Но русские, русские — это больше, чем привидения, это призраки: они степенно вышагивают бок о бок или друг за другом, не печальные и не веселые, не произнося ни слова и не позволяя себе ни единого жеста.
Даже дети не смеются; правда, они и не плачут.
В итоге здешние улицы напоминают кладбищенские аллеи в День поминовения усопших или общественные сады на Елисейских полях древних греков.
В Санкт-Петербурге всего один пассаж: одним концом он выходит на Перспективу, а другим — на Итальянскую улицу.
Со стороны Перспективы, одной из трех главных магистралей города, в нем есть кафе, где собираются французы и где они назначают встречи. С этой стороны пассаж живет, шумит, полон движения.
Но, по мере того как вы все дальше углубляетесь в него, вам начинает казаться, будто вы вступаете под могильные своды, где на вас все сильнее веет холодом смерти.
Ну а у выхода из пассажа он уже не более, чем труп.
Это паралитик, у которого работает голова, двигаются руки и он еще чувствует свои ноги, но ступни его мертвы.
Ступни его окоченели.
Даже кучера не кричат здесь, как в Париже, заставляя пешеходов посторониться вправо или влево или же понуждая других возниц уступить им дорогу.
Нет, здешние кучера лишь восклицают время от времени жалобным тоном: «Поберегись!» — вот и все.
Если бы какого-нибудь русского перенесли вдруг с Перспективы или с Большой Морской на бульвар Капу-цинок или на улицу Мира, он сошел бы с ума, не успев дойти до церкви святой Магдалины или до колонны на Вандомской площади.
Поистине, здесь повсюду не больше жизни, чем в той стране, куда ушел бедный ребенок, которого мы повстречали на пристани, сходя с парохода у виллы Безбородко: в гробу под серебристым покровом его увозили на черном катафалке к месту последнего упокоения.

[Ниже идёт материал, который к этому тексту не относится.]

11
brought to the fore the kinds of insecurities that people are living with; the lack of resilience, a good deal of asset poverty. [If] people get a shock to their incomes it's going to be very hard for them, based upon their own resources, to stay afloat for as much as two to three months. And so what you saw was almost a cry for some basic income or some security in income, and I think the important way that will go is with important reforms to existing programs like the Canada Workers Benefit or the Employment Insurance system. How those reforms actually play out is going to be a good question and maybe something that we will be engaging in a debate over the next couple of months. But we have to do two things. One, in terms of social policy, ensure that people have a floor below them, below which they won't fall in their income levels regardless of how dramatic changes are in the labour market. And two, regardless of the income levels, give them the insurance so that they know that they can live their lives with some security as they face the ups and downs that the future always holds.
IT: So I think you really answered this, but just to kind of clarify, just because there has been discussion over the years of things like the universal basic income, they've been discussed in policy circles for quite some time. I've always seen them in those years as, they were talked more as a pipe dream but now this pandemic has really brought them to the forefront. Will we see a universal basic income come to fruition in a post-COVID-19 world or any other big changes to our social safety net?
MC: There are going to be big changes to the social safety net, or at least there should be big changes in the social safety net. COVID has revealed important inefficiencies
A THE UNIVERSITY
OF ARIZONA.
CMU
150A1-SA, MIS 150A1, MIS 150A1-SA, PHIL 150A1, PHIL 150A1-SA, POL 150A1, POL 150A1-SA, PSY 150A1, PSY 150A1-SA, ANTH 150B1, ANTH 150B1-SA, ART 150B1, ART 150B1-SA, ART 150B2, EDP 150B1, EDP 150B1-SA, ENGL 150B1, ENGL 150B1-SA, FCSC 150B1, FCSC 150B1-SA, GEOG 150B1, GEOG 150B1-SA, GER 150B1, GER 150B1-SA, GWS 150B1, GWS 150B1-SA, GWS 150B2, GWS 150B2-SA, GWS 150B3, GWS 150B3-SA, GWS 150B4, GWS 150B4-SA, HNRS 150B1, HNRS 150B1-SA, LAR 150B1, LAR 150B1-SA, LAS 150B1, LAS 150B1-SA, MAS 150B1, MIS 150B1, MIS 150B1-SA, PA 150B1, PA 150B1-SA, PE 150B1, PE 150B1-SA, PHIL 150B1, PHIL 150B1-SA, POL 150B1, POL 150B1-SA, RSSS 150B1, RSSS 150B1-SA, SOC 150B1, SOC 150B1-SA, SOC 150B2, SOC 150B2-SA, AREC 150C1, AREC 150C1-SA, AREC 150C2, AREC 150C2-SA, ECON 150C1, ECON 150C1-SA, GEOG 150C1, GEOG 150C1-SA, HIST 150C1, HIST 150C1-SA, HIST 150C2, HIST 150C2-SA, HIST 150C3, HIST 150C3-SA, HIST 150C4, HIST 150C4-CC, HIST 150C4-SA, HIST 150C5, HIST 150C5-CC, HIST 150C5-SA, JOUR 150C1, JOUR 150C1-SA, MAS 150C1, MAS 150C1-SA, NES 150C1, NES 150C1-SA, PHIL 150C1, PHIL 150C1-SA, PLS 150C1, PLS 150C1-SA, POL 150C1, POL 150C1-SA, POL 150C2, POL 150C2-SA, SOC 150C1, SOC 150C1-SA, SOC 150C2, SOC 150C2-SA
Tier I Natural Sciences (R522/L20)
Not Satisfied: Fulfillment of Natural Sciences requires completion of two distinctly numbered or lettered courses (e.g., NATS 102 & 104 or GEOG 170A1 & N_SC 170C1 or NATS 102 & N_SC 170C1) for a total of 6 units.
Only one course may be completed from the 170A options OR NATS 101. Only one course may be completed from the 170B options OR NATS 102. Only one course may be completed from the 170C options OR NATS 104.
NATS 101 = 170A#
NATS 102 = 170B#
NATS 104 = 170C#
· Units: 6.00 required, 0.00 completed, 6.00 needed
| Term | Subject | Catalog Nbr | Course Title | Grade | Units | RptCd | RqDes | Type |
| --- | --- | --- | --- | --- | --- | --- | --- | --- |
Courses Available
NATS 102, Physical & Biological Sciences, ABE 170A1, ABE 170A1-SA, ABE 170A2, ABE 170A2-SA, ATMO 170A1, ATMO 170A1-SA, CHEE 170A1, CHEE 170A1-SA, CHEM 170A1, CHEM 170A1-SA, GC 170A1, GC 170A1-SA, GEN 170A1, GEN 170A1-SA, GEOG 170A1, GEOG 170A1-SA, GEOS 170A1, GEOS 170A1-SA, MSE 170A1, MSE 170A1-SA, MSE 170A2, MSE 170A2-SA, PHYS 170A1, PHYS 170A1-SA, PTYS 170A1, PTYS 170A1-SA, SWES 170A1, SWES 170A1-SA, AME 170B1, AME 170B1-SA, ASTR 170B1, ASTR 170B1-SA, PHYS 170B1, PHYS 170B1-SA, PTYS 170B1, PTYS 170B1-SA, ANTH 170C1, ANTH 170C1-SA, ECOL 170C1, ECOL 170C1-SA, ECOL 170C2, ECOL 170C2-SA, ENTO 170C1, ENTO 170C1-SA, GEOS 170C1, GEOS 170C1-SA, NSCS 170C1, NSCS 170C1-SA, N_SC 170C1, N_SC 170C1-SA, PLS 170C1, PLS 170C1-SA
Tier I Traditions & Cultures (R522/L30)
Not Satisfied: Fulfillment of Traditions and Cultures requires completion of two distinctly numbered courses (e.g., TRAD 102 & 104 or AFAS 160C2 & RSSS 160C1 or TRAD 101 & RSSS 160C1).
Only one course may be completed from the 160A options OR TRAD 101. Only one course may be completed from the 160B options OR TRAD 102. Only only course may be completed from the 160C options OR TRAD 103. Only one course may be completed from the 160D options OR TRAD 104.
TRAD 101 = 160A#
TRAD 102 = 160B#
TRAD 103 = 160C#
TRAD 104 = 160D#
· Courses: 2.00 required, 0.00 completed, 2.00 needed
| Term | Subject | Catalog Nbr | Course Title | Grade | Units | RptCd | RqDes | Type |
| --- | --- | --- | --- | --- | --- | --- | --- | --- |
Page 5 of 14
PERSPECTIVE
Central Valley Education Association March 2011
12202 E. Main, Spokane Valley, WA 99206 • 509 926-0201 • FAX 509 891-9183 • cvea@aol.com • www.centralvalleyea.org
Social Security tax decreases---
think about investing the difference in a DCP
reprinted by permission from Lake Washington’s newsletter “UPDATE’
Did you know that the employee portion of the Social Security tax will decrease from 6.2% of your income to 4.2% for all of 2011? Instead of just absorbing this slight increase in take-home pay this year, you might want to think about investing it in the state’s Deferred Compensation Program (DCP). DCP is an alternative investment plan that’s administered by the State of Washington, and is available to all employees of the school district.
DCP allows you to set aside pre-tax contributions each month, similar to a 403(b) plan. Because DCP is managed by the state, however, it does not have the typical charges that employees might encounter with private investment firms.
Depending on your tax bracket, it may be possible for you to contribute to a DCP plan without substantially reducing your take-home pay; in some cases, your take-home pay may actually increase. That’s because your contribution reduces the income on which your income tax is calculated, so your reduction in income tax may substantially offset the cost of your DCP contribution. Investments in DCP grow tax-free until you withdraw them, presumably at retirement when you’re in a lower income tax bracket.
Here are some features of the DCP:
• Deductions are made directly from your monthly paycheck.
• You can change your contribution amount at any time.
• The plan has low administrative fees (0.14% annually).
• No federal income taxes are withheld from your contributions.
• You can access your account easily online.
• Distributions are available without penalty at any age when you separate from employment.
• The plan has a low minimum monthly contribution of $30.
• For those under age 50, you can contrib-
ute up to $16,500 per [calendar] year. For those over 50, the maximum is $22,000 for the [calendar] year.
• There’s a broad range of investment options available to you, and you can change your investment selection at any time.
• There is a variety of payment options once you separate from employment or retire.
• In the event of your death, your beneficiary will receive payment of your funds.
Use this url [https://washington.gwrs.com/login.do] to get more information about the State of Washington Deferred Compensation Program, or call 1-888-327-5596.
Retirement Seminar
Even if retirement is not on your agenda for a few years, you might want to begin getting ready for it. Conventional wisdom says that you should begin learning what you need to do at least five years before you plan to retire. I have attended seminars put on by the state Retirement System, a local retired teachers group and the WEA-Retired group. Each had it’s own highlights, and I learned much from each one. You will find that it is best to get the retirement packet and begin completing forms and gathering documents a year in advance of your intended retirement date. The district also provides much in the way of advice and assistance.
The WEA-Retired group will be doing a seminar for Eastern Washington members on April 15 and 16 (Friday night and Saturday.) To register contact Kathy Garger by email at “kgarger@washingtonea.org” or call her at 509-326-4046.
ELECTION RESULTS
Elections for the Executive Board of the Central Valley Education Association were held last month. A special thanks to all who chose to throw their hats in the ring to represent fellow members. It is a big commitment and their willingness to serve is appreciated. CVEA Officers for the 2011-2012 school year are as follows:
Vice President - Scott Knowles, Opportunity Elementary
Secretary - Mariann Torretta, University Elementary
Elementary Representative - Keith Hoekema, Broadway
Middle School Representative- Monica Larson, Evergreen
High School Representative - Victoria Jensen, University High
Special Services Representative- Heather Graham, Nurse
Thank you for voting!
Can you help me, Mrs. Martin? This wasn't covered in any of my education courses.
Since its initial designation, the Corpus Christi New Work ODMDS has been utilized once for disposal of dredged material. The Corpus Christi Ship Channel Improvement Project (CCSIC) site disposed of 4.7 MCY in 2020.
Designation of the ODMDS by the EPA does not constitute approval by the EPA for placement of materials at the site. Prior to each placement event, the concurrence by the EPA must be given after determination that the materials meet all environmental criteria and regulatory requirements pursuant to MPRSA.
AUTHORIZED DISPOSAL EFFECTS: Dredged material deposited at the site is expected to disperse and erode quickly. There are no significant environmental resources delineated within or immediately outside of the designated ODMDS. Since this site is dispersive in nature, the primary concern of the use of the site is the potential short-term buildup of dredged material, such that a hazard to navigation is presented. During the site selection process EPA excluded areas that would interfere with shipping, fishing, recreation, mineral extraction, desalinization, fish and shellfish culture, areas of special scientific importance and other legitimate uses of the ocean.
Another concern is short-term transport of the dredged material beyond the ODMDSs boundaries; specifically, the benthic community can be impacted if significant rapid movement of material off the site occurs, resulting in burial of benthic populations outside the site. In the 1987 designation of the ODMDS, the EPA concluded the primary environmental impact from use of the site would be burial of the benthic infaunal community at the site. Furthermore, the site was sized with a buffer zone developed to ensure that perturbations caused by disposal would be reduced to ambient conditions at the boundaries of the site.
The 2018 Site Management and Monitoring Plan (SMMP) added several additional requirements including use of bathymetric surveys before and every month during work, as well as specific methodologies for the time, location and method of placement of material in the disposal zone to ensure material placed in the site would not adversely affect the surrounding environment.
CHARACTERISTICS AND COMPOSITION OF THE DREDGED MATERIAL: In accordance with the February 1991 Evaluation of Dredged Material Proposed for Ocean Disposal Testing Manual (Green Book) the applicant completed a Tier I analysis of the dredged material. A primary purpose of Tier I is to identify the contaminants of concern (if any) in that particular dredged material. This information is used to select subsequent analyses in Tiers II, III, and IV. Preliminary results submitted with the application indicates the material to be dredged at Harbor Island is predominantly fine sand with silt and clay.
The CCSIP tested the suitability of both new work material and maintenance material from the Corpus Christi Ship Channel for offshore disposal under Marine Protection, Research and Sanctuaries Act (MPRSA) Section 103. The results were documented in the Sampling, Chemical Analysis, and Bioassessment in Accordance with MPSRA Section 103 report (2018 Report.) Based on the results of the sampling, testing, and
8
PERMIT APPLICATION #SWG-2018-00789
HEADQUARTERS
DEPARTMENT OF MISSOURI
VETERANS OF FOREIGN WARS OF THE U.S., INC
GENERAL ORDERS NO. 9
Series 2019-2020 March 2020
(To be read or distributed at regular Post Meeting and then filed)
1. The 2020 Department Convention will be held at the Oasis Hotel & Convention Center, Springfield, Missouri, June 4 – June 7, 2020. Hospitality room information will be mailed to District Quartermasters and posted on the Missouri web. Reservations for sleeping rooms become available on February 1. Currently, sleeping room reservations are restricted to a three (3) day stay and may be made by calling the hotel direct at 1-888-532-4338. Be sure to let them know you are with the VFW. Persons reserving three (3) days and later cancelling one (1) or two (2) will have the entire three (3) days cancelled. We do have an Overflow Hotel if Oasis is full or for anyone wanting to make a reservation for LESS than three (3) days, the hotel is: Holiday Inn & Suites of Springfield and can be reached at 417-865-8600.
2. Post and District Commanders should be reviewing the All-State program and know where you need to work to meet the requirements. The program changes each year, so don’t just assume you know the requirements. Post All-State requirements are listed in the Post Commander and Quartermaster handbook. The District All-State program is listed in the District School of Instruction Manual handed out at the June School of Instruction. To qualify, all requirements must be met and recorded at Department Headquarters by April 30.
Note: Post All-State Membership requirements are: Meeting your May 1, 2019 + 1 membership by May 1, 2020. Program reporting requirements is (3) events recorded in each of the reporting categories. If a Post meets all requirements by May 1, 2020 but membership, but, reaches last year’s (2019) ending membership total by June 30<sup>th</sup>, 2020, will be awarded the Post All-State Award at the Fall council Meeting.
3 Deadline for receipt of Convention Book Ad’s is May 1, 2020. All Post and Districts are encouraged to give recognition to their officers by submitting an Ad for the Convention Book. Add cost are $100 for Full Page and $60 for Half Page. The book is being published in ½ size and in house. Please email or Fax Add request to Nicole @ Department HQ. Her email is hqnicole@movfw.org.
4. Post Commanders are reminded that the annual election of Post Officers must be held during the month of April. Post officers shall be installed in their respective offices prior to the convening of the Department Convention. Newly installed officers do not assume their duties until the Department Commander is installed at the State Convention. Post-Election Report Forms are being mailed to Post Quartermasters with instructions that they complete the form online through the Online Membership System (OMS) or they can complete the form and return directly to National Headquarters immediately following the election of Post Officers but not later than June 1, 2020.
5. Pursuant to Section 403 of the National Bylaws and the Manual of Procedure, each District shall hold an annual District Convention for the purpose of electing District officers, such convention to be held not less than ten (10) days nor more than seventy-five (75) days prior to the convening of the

Несчастный народ! Не привычка ли к рабству приучила тебя к молчанию? Говори же, пой, читай, радуйся!
Теперь ты свободен.
Да, я понимаю: тебе еще нужно приобрести привычку к свободе.
Мужик, которому вы говорите: «Теперь ты свободен!», отвечает вам: «Да, вроде бы так, ваше благородие».
Но сам он этому ничуть не верит. Дабы иметь веру во что-то, надо знать, о чем идет речь, а русскому крестьянину неизвестно, что такое свобода.
Чтобы во время восстания 1825 года заставить солдат кричать «Да здравствует Конституция!», Муравьеву, Пестелю и Рылееву пришлось уверять их, что Конституция — это жена Константина.
Кстати, не думайте, будто такое отсутствие понятия о свободе не окажет воздействия на указ императора Александра II об освобождении крепостных. Это далеко не так; по всей вероятности, оно окажется даже совсем иным, чем многие ожидают.